2012-05-01 Thread Tom Lane
Robert Haas robertmh...@gmail.com writes:
 One fairly major obstacle to using quex for anything is that it
 doesn't appear to be packaged on either Fedora or Ubuntu (I tried
 apt-cache search quex on my Ubuntu laptop, and yum install quex on an
 F16 machine).  'port install quex' on my MacOS X doesn't find it
 either.  This means that if we were to switch to quex, the barrier to
 compiling PostgreSQL would go up very significantly.  I realize
 there's a chicken-and-egg problem there, since if quex is awesome and
 nobody uses it because it isn't packaged, then it will never become
 popular enough for anyone to consider packaging it.  Nonetheless, I'm
 not sure I want to be the guinea pig.

I was trying to think of a delicate way to put that, but since you
beat me to it ... yeah, exactly.  It's possible that quex is so
spectacular that we'd be willing to absorb the conversion costs
and the penalties of being a pioneer user of a new tool, but the bar
seems pretty high.

 Even if the actual
 patch-as-committed-to-git to make the switch to quex were not that
 large, the amount of follow-on work we'd be creating for every
 developer and packager of PostgreSQL would be quite formidable.

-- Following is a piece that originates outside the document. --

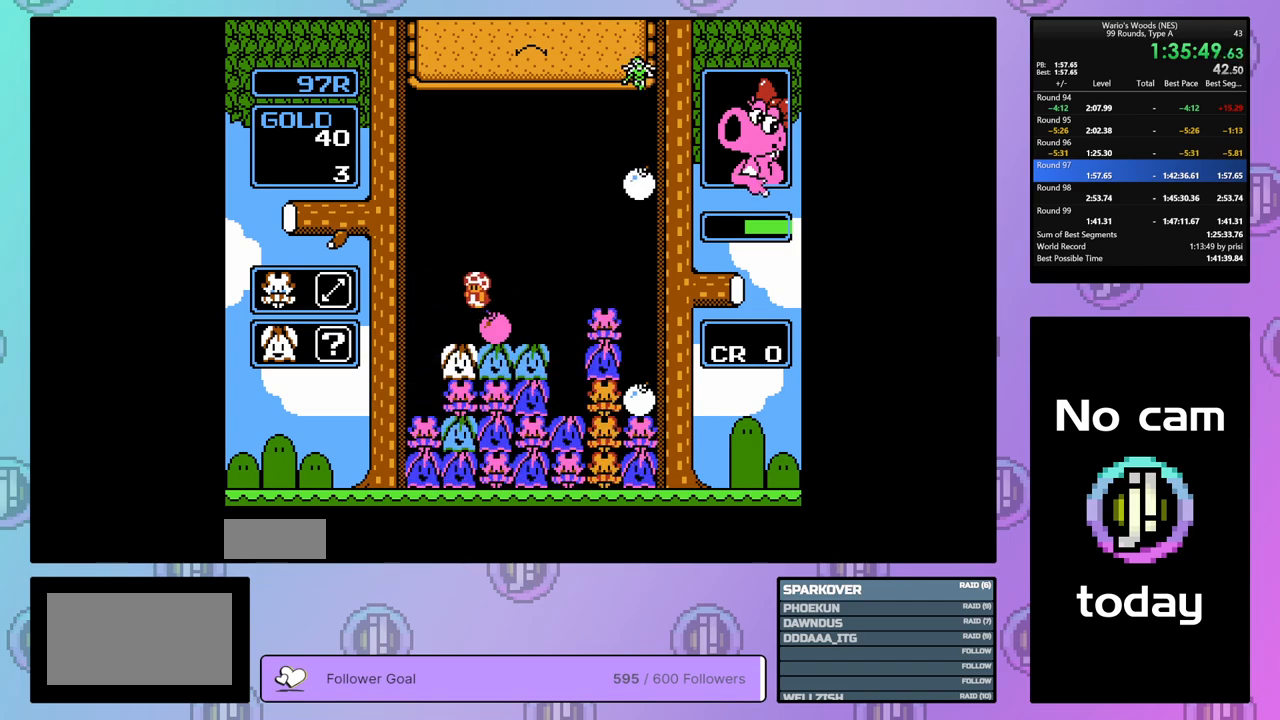
{"buttons": ["DPAD_RIGHT"], "events": [[233, "DPAD_LEFT", "up"], [400, "DPAD_RIGHT", "down"]]}
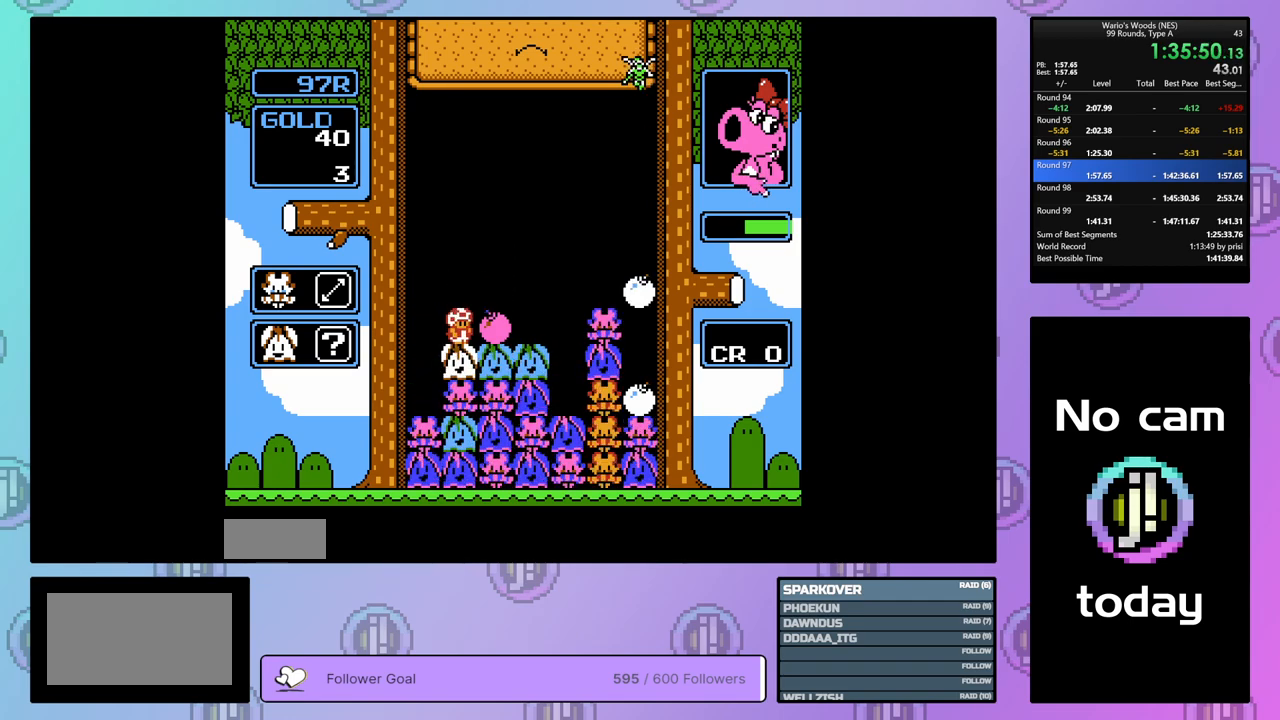
{"buttons": [], "events": [[33, "DPAD_RIGHT", "up"], [167, "DPAD_LEFT", "down"], [450, "DPAD_LEFT", "up"]]}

FWIW, I think only developers not packagers would really be taking such
a hit.  I assume we'd continue to ship prebuilt lexer output in
tarballs, so there'd seldom be a reason for a packager to need to run
the tool.  Given the extremely slow rate of churn of the lexer, it might
not be necessary for most developers to have the tool installed, either,
if we were willing to put the derived file into git.

Having said all that, if the amount of effort needed to make a trial
port is within reason, by all means let's try it and see what the
performance difference is, rather than just speculating.